**RAW DATA**
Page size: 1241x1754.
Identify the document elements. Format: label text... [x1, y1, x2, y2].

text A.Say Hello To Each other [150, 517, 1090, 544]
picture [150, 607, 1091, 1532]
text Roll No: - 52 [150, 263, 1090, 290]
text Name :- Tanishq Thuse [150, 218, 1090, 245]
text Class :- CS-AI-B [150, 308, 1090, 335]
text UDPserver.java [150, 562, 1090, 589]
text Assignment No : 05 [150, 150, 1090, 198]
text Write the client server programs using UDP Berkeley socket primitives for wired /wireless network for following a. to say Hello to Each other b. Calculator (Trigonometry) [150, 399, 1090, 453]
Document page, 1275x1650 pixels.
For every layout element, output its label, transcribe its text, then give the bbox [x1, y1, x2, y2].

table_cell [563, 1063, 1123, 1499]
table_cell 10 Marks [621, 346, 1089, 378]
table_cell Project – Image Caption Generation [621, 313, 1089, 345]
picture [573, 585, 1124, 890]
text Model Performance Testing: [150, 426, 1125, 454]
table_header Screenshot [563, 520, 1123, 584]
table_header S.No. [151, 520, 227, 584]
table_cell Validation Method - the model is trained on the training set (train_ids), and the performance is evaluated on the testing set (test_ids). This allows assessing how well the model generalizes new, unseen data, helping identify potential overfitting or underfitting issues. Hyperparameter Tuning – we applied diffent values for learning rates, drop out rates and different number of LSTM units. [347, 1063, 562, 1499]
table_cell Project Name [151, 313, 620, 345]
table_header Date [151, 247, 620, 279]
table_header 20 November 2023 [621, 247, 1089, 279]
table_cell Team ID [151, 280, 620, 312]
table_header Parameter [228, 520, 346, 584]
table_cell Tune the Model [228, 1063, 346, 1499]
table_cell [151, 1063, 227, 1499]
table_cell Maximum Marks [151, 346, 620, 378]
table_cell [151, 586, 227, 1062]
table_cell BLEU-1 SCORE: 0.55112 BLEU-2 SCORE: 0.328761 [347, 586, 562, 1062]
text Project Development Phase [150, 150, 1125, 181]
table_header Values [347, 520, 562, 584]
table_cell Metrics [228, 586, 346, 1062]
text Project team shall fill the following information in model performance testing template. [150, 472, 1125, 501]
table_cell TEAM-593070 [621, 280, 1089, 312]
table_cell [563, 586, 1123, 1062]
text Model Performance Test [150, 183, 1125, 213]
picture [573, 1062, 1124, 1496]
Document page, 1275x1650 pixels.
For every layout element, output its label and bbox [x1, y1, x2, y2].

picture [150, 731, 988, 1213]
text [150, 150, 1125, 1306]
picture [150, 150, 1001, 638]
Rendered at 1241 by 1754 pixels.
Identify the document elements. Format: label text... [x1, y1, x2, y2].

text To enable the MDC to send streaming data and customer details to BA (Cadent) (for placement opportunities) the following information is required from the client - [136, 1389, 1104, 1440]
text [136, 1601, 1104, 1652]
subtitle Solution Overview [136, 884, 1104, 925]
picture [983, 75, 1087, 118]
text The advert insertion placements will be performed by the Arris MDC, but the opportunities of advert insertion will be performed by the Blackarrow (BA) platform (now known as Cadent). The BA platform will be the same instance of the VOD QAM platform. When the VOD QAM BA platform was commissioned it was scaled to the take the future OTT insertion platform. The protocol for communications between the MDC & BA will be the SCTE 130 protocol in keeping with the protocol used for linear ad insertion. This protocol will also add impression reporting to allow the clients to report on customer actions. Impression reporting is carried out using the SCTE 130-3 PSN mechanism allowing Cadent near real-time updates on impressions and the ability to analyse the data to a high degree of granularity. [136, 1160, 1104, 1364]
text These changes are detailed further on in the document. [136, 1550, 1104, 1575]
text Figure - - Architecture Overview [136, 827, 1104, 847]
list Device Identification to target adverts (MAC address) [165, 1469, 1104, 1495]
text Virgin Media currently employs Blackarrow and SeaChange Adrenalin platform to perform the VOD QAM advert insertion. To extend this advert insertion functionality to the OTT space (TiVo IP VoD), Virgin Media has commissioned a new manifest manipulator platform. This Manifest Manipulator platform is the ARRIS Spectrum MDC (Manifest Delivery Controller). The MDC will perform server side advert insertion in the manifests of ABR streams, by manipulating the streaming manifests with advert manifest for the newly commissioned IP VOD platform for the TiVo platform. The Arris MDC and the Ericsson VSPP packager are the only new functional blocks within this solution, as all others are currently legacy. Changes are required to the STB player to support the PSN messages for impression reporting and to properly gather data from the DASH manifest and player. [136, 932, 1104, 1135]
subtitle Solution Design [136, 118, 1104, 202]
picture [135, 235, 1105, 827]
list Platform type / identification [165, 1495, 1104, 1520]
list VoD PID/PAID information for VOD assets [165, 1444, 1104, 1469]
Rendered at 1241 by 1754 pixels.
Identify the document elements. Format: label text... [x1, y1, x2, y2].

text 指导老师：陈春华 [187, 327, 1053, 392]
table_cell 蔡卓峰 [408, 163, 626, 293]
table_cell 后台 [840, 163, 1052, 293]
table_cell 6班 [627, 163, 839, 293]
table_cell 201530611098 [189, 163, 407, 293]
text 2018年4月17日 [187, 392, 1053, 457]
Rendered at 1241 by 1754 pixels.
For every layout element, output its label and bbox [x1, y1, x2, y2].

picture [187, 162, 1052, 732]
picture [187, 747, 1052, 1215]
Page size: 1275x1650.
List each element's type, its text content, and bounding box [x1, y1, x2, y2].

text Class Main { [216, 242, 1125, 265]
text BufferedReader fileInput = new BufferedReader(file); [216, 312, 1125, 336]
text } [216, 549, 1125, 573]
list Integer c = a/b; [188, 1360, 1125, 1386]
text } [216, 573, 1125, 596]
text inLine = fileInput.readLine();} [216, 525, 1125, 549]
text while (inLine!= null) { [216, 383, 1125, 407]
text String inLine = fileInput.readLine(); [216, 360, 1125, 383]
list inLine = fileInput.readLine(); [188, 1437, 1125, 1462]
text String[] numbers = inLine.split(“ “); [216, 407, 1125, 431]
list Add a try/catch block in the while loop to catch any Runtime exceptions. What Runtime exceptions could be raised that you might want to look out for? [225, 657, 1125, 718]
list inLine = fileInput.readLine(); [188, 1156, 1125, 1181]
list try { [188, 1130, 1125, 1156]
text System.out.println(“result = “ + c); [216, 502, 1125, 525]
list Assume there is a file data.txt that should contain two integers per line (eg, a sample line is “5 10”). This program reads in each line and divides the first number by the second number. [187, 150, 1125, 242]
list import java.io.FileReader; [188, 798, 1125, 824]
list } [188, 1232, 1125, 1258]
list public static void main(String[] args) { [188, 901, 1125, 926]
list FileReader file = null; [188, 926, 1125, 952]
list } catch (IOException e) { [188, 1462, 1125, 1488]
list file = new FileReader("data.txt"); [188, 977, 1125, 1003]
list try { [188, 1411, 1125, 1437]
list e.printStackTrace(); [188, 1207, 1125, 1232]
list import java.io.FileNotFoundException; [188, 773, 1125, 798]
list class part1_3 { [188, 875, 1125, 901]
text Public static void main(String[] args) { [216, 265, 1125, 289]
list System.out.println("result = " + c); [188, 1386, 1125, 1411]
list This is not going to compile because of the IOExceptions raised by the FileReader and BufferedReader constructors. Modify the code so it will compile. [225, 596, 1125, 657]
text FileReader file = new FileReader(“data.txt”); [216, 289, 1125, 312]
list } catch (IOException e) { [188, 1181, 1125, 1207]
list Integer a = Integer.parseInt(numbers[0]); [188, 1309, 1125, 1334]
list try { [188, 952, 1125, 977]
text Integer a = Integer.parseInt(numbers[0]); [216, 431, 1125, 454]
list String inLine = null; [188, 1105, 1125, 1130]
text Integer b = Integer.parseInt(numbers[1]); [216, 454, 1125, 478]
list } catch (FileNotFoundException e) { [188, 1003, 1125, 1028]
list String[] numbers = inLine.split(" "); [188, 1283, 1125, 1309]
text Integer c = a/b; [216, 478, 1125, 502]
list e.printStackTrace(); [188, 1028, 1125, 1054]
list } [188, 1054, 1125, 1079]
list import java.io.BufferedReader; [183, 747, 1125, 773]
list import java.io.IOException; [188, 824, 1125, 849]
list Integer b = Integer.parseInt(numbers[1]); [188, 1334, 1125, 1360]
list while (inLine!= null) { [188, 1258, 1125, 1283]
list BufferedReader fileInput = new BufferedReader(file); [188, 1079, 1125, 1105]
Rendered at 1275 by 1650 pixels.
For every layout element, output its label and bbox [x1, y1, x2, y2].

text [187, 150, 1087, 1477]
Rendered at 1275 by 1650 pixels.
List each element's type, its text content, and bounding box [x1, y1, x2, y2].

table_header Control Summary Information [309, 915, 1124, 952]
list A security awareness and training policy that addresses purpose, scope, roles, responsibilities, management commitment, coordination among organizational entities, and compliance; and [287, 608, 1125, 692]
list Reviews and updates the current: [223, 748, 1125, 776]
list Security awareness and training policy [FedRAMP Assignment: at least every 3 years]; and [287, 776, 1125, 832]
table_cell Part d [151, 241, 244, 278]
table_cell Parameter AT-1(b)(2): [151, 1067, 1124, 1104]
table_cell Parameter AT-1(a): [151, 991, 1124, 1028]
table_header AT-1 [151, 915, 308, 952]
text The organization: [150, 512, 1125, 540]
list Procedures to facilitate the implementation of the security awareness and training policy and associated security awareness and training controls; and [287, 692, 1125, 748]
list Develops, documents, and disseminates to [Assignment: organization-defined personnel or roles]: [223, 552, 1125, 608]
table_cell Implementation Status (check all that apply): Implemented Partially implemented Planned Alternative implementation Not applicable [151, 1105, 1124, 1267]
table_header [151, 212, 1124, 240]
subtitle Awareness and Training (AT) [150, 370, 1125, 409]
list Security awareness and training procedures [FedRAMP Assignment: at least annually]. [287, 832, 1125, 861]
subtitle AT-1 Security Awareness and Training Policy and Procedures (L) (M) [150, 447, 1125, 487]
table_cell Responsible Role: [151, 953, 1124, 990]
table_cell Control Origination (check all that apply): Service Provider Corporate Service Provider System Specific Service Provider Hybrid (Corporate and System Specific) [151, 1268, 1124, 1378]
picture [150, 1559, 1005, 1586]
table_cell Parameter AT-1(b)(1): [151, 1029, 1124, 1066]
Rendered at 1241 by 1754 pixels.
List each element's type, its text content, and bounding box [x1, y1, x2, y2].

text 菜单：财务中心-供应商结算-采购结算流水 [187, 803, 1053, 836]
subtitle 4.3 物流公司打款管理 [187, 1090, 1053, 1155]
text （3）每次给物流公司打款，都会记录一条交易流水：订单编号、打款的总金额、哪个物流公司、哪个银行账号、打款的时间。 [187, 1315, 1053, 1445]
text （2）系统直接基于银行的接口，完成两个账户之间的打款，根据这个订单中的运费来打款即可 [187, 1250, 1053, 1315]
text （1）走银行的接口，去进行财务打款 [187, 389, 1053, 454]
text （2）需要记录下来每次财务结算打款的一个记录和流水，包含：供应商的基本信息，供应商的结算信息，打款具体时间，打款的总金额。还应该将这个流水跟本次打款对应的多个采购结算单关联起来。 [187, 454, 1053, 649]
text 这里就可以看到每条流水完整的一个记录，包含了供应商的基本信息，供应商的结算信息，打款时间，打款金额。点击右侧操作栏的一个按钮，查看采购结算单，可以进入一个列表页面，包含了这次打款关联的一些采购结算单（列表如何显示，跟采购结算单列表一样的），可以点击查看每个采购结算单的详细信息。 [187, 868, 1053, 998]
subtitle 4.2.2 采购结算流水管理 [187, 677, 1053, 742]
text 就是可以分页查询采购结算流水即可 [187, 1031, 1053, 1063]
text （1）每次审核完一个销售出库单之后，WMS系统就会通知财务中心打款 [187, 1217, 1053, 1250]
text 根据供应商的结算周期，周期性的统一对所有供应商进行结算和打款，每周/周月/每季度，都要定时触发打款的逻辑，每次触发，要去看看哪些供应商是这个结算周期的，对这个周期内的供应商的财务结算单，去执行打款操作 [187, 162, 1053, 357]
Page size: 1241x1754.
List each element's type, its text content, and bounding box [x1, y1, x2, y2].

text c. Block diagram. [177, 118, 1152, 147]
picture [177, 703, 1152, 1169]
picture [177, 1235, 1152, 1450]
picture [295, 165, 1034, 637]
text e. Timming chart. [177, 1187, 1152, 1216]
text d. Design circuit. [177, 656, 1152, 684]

**WORK INSTRUCTION**
All lines of the material that contain the string "null" are to be copied.

**ANSWER BOX**
text while (inLine!= null) { [216, 383, 1125, 407]
list FileReader file = null; [188, 926, 1125, 952]
list String inLine = null; [188, 1105, 1125, 1130]
list while (inLine!= null) { [188, 1258, 1125, 1283]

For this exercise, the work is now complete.